## Start

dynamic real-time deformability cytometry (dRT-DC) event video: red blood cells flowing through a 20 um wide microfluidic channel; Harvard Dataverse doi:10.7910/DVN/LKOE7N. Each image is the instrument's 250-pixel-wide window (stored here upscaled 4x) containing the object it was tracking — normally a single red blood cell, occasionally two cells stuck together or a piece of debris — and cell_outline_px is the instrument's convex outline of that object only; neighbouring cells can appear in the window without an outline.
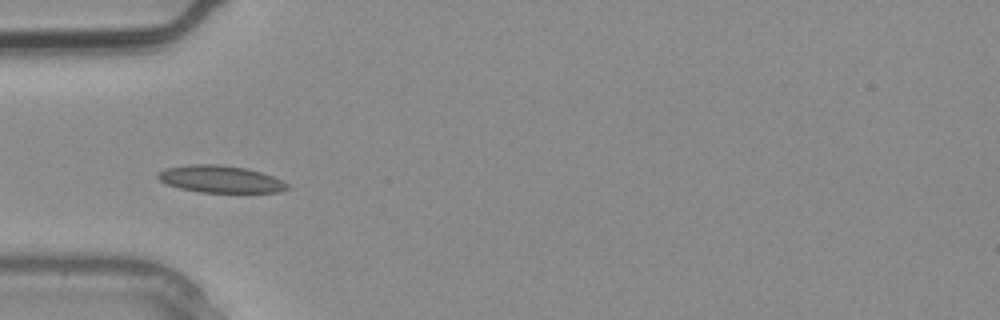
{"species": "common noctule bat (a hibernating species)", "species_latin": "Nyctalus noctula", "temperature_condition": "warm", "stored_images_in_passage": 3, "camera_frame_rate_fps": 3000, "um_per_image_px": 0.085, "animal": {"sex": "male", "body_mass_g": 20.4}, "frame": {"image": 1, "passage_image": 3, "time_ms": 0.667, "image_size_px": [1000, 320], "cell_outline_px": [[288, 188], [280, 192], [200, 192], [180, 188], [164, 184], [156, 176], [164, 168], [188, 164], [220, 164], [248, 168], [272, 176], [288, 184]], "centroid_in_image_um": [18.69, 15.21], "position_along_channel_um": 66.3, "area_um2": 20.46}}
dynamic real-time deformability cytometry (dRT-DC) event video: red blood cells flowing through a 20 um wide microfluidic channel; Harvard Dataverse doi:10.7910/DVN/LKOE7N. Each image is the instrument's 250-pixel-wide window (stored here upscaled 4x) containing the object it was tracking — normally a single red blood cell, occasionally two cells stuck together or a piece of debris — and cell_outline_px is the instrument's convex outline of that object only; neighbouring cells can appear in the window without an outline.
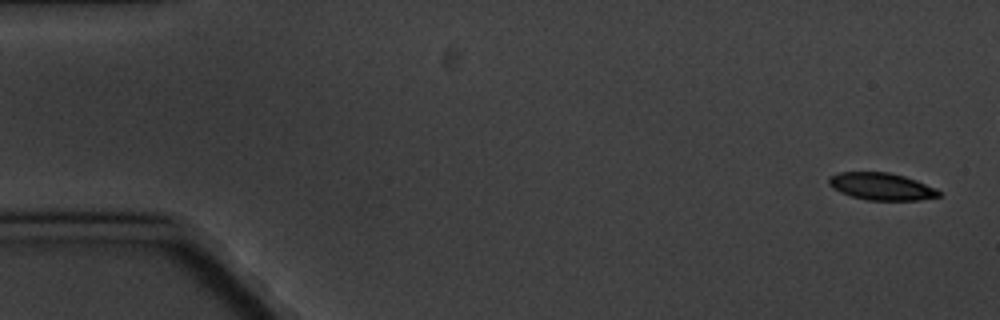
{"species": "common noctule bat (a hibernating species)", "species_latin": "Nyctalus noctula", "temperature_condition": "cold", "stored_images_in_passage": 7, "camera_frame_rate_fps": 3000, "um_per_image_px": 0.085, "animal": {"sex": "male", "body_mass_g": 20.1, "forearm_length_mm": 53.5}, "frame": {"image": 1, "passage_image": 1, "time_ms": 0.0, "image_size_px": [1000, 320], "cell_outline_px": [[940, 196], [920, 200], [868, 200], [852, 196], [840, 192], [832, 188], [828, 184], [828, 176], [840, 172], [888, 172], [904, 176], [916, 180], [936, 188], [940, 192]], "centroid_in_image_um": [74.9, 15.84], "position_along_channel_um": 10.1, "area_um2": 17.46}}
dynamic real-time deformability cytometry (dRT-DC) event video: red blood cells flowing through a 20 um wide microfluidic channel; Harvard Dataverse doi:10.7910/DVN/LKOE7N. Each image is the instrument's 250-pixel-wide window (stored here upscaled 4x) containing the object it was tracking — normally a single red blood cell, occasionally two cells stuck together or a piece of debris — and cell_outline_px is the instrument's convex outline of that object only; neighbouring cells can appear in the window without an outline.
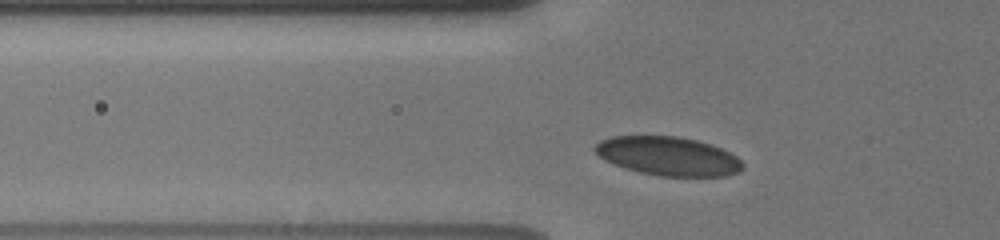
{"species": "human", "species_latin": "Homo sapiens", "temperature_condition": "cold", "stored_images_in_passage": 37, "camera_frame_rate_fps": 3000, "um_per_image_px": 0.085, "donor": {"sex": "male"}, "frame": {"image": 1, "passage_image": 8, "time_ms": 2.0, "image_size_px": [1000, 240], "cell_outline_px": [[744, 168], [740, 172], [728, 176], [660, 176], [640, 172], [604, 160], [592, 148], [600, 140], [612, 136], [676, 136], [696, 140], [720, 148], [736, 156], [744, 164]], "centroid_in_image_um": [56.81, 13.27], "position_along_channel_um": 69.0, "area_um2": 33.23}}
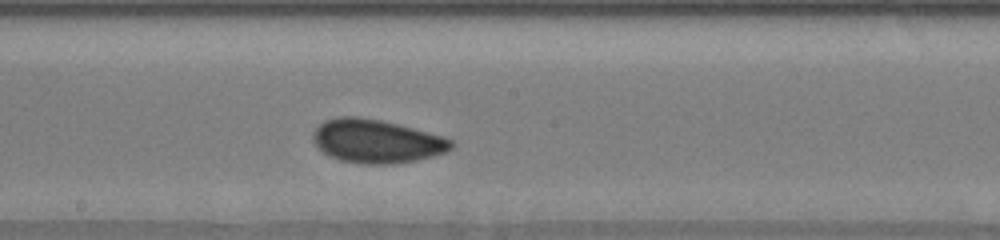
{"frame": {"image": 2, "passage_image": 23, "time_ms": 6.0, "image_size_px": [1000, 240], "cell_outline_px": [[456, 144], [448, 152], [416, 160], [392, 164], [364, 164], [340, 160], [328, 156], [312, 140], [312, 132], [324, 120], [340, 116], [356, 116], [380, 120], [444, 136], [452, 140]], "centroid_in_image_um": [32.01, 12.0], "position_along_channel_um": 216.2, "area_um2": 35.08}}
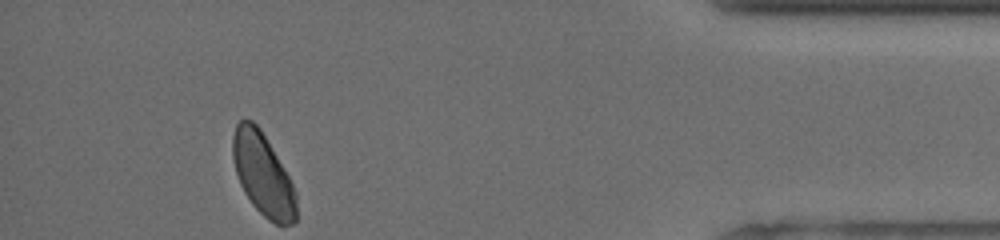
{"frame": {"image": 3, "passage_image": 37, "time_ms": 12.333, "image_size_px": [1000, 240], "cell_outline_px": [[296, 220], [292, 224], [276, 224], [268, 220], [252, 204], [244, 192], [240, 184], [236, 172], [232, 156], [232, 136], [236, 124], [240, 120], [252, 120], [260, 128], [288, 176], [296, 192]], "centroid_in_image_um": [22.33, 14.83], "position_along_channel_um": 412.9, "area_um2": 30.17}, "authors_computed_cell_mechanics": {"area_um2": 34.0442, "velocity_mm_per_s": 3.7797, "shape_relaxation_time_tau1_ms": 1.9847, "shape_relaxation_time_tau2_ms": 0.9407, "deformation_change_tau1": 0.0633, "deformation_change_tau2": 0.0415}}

## End

▸ **WHAT TO DO**:
Print each entry shown above with exact wording and no pictures.

▸ **ANSWER BELOW**:
dynamic real-time deformability cytometry (dRT-DC) event video: red blood cells flowing through a 20 um wide microfluidic channel; Harvard Dataverse doi:10.7910/DVN/LKOE7N. Each image is the instrument's 250-pixel-wide window (stored here upscaled 4x) containing the object it was tracking — normally a single red blood cell, occasionally two cells stuck together or a piece of debris — and cell_outline_px is the instrument's convex outline of that object only; neighbouring cells can appear in the window without an outline.
{"species": "common noctule bat (a hibernating species)", "species_latin": "Nyctalus noctula", "temperature_condition": "warm", "stored_images_in_passage": 3, "camera_frame_rate_fps": 3000, "um_per_image_px": 0.085, "animal": {"sex": "male", "body_mass_g": 20.4}, "frame": {"image": 1, "passage_image": 3, "time_ms": 0.667, "image_size_px": [1000, 320], "cell_outline_px": [[288, 188], [280, 192], [200, 192], [180, 188], [164, 184], [156, 176], [164, 168], [188, 164], [220, 164], [248, 168], [272, 176], [288, 184]], "centroid_in_image_um": [18.69, 15.21], "position_along_channel_um": 66.3, "area_um2": 20.46}}
dynamic real-time deformability cytometry (dRT-DC) event video: red blood cells flowing through a 20 um wide microfluidic channel; Harvard Dataverse doi:10.7910/DVN/LKOE7N. Each image is the instrument's 250-pixel-wide window (stored here upscaled 4x) containing the object it was tracking — normally a single red blood cell, occasionally two cells stuck together or a piece of debris — and cell_outline_px is the instrument's convex outline of that object only; neighbouring cells can appear in the window without an outline.
{"species": "common noctule bat (a hibernating species)", "species_latin": "Nyctalus noctula", "temperature_condition": "cold", "stored_images_in_passage": 7, "camera_frame_rate_fps": 3000, "um_per_image_px": 0.085, "animal": {"sex": "male", "body_mass_g": 20.1, "forearm_length_mm": 53.5}, "frame": {"image": 1, "passage_image": 1, "time_ms": 0.0, "image_size_px": [1000, 320], "cell_outline_px": [[940, 196], [920, 200], [868, 200], [852, 196], [840, 192], [832, 188], [828, 184], [828, 176], [840, 172], [888, 172], [904, 176], [916, 180], [936, 188], [940, 192]], "centroid_in_image_um": [74.9, 15.84], "position_along_channel_um": 10.1, "area_um2": 17.46}}
dynamic real-time deformability cytometry (dRT-DC) event video: red blood cells flowing through a 20 um wide microfluidic channel; Harvard Dataverse doi:10.7910/DVN/LKOE7N. Each image is the instrument's 250-pixel-wide window (stored here upscaled 4x) containing the object it was tracking — normally a single red blood cell, occasionally two cells stuck together or a piece of debris — and cell_outline_px is the instrument's convex outline of that object only; neighbouring cells can appear in the window without an outline.
{"species": "human", "species_latin": "Homo sapiens", "temperature_condition": "cold", "stored_images_in_passage": 37, "camera_frame_rate_fps": 3000, "um_per_image_px": 0.085, "donor": {"sex": "male"}, "frame": {"image": 1, "passage_image": 8, "time_ms": 2.0, "image_size_px": [1000, 240], "cell_outline_px": [[744, 168], [740, 172], [728, 176], [660, 176], [640, 172], [604, 160], [592, 148], [600, 140], [612, 136], [676, 136], [696, 140], [720, 148], [736, 156], [744, 164]], "centroid_in_image_um": [56.81, 13.27], "position_along_channel_um": 69.0, "area_um2": 33.23}}
{"frame": {"image": 2, "passage_image": 23, "time_ms": 6.0, "image_size_px": [1000, 240], "cell_outline_px": [[456, 144], [448, 152], [416, 160], [392, 164], [364, 164], [340, 160], [328, 156], [312, 140], [312, 132], [324, 120], [340, 116], [356, 116], [380, 120], [444, 136], [452, 140]], "centroid_in_image_um": [32.01, 12.0], "position_along_channel_um": 216.2, "area_um2": 35.08}}
{"frame": {"image": 3, "passage_image": 37, "time_ms": 12.333, "image_size_px": [1000, 240], "cell_outline_px": [[296, 220], [292, 224], [276, 224], [268, 220], [252, 204], [244, 192], [240, 184], [236, 172], [232, 156], [232, 136], [236, 124], [240, 120], [252, 120], [260, 128], [288, 176], [296, 192]], "centroid_in_image_um": [22.33, 14.83], "position_along_channel_um": 412.9, "area_um2": 30.17}, "authors_computed_cell_mechanics": {"area_um2": 34.0442, "velocity_mm_per_s": 3.7797, "shape_relaxation_time_tau1_ms": 1.9847, "shape_relaxation_time_tau2_ms": 0.9407, "deformation_change_tau1": 0.0633, "deformation_change_tau2": 0.0415}}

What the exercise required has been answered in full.